1) If you’re doing jobs that require working from home, set yourself a time scale for work. If you just sit down at your computer and start, you’ll never get things done (or at least I won’t – I get distracted if I’m not specifically focussed on one job).
This has dawned on me recently. I’ve had a load of stuff to do online for gig promotion (go to these gigs by the way) including stuff on some social networking sites and forums. Ass you can imagine, I get distracted by this easily, especially as they’re sites I regularly visit anyway. Since I started being more focussed, though, I’ve set myself maybe an hour or two do do a few tasks, and I’ve not allowed myself to stray from that specific area until the time is over. Then I give myself a bit of a break, but not too long. I’ve gotten two or three times as much stuff done recently because of this.
2) Email is a great tool, but it can massively decrease productivity.
I only have the one email address right now. Everything goes into it: work emails, personal emails, newsletters, forum subscriptions, notifications, everything. Sometimes really important stuff gets lost in the noise, and you end up spending so much time sorting through it you spend less time working.
Using Gmail’s stars and filters is helping me a lot, but I’m still considering setting up some completely separate addresses for other things. One for work, one for personal, and one for newsletters, forums, social networking, etc.

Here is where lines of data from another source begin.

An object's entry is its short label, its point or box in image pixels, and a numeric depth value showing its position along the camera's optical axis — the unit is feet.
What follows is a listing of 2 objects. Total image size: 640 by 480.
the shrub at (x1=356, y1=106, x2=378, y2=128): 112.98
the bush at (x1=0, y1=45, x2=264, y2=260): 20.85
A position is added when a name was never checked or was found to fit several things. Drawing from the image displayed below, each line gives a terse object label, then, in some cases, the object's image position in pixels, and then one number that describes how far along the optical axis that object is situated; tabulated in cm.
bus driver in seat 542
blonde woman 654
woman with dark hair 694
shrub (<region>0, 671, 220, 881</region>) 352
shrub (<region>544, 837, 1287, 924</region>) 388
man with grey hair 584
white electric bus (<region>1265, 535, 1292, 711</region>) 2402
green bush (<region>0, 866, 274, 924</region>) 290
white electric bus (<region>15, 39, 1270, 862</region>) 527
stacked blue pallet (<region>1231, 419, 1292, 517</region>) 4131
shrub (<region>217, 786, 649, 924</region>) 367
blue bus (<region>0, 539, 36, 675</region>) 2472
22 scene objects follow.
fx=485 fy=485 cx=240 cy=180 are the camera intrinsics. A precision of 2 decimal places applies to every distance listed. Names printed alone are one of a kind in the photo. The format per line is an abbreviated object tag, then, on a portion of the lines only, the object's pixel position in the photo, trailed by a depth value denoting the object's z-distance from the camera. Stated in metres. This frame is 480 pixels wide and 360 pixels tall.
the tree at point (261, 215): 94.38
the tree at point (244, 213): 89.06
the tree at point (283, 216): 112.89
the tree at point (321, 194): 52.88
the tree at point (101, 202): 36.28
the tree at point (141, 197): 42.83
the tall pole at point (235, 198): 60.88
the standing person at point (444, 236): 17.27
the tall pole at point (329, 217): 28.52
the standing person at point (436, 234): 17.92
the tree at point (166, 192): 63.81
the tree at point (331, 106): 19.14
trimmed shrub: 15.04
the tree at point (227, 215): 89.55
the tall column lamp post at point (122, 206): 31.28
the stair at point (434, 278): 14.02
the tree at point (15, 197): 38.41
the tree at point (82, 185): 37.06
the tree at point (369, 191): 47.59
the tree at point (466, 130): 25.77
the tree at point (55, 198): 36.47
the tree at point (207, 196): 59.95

I’m trying to decide if this will mean me spending more time signing in/out, checking 3 different accounts, but maybe if I start using something like Outlook instead of webmail, then I’ll be able to do this easily.
2b) Email on the move
I thought having an iPhone was great, allowing me to check my email on the move so I could get stuff done while I was on the train, etc. Instead I’ve found that I miss important things now. Because I’m using IMAP on my phone, and there doesn’t seem to be a way to set things as unread, if I check my email and there’s something that I can’t immediately act on, it sits in my inbox until I’m next at a computer, and then gets missed because it isn’t unread. This is exacerbated by the email noise mentioned before, so now I’m resisting the urge to check my mail in bed before I get up, and while I’m out and about.
3) You need personal downtime
This is the most important one for me at the minute. Working nonstop and then spending the rest of my time visiting friends, my girlfriend, and trying to cram in even more work just isn’t working anymore. I got so burnt out last week that I was working incredibly slowly. However, when I finally got a proper night’s sleep, and then spent some “me time” washing my car and playing my Xbox, I got much more relaxed, and was able to catch up on my massive todo list (incidentally, Gmail tasks is great for this).